The function $f(x) = 2e^x + 3x^2 - 2x + 5$ is naturally thought of as a sum of two functions $f_1(x) = 2 e^x$ and $f_2(x) = 3x^2 - 2x + 5$. If we look at $f_1$ and $f_2$ separately, we see that they fail to be surjective "for the same reason": there exist real numbers $M_1$ and $M_2$ such that $f_1(x) \geq M_1$ for all $x$ and $f_2(x) \geq M_2$ for all $x$.
In the case of $f_1$, it is clear that we may take $M_1 = 0$. In the case of $f_2$, this is a well-known property of quadratic functions with positive leading coefficient, which we could prove by completing the square. But we could also prove it in other ways: e.g. $f_2$ is a differentiable function with a unique critical point, which is a minimum: f_2'(x) = 6x - 2, so the critical point is at $x_0 = \frac{1}{3}$ and it has f_2'(x) < 0 for $x < x_0$ and f_2'(x) > 0 for $x > x_0$. Therefore it has a global minimum at $x_0$. Or, following the idea of the OP (which is a good idea), $f_2$ is a continuous function approaching $\infty$ as $x \rightarrow \pm \infty$, so it must have a global minimum.

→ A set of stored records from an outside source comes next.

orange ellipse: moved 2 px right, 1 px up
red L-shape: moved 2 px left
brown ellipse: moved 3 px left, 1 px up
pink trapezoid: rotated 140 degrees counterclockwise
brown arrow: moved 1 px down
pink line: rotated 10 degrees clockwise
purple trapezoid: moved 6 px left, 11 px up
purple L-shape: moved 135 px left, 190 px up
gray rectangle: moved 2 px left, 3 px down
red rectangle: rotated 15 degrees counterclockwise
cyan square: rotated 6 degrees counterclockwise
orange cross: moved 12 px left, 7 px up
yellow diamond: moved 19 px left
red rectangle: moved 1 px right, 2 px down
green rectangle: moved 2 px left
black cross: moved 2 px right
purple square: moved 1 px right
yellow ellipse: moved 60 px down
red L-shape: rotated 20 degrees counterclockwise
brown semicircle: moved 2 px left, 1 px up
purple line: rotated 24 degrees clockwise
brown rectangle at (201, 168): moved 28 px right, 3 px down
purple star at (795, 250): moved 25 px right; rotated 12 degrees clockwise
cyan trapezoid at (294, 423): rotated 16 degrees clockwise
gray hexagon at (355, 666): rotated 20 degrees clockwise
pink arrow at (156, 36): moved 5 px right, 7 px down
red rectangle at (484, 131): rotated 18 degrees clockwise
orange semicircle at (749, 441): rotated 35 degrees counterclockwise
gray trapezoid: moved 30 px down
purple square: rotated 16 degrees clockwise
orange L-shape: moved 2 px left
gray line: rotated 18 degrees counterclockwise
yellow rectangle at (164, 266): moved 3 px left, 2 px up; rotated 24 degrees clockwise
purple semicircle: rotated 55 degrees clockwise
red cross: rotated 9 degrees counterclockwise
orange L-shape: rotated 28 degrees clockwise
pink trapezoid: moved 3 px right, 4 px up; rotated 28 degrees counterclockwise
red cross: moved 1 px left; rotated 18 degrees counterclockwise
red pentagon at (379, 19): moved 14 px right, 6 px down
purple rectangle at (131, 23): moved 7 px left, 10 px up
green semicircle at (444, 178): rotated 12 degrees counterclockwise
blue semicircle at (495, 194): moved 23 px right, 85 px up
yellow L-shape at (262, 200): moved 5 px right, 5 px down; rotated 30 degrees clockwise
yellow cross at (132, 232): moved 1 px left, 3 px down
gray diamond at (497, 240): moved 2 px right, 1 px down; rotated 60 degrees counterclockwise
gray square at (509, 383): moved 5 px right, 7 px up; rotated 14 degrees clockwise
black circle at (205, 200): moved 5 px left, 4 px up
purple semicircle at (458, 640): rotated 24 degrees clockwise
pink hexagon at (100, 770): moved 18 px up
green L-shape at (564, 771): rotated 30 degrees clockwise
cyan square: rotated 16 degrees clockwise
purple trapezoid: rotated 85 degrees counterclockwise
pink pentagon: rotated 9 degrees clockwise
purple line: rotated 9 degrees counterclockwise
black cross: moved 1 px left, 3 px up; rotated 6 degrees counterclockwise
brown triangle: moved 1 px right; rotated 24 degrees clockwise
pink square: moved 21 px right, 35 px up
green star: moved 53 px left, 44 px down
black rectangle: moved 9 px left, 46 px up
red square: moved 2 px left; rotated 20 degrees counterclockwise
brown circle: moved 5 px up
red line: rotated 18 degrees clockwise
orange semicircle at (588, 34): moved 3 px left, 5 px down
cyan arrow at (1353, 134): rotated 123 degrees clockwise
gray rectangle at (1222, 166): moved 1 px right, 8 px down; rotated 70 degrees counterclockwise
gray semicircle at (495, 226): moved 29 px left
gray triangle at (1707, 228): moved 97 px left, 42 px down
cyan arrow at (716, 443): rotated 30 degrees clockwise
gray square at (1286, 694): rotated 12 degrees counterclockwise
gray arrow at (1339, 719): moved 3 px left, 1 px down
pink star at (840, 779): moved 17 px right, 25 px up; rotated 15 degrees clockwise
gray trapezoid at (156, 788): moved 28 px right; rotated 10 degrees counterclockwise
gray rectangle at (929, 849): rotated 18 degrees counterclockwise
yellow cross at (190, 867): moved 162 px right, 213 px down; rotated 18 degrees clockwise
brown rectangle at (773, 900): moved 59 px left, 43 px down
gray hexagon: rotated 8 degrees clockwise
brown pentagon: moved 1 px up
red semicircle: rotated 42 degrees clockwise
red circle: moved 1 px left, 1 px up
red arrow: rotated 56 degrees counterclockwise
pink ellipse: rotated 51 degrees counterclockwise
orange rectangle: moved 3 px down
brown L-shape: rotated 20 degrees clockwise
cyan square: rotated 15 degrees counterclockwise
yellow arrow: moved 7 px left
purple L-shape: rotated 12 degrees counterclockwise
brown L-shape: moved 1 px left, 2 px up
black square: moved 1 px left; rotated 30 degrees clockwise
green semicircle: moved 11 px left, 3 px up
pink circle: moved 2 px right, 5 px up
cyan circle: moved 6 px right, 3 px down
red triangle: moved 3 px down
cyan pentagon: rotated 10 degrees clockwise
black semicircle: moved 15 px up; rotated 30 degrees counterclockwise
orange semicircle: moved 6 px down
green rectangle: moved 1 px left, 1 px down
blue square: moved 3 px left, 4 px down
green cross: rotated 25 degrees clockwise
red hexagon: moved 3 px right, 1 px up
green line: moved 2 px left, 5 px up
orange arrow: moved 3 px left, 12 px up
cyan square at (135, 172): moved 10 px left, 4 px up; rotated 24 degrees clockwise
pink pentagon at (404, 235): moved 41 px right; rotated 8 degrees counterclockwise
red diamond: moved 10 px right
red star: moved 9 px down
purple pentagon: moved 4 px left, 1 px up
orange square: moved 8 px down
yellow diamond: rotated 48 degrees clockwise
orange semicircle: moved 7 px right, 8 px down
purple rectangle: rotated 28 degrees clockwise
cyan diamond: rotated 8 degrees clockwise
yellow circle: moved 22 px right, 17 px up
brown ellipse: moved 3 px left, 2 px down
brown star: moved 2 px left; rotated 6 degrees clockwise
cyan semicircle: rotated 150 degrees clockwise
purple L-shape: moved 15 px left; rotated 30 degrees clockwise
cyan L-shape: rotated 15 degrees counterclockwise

Finally, of course, if $f(x) = f_1(x)$ is such that $f_1(x) \geq M_1$ for all $x$ and $f_2(x) \geq M_2$ for all $x$, then $f(x) \geq M_1 + M_2$ for all $x$, so $f$ is not surjective.
The preceding considerations are clearly applicable to other functions as well. The text solution, which consists of pure algebraic manipulation, lacks a clear moral and as such seems in danger of being quickly forgotten.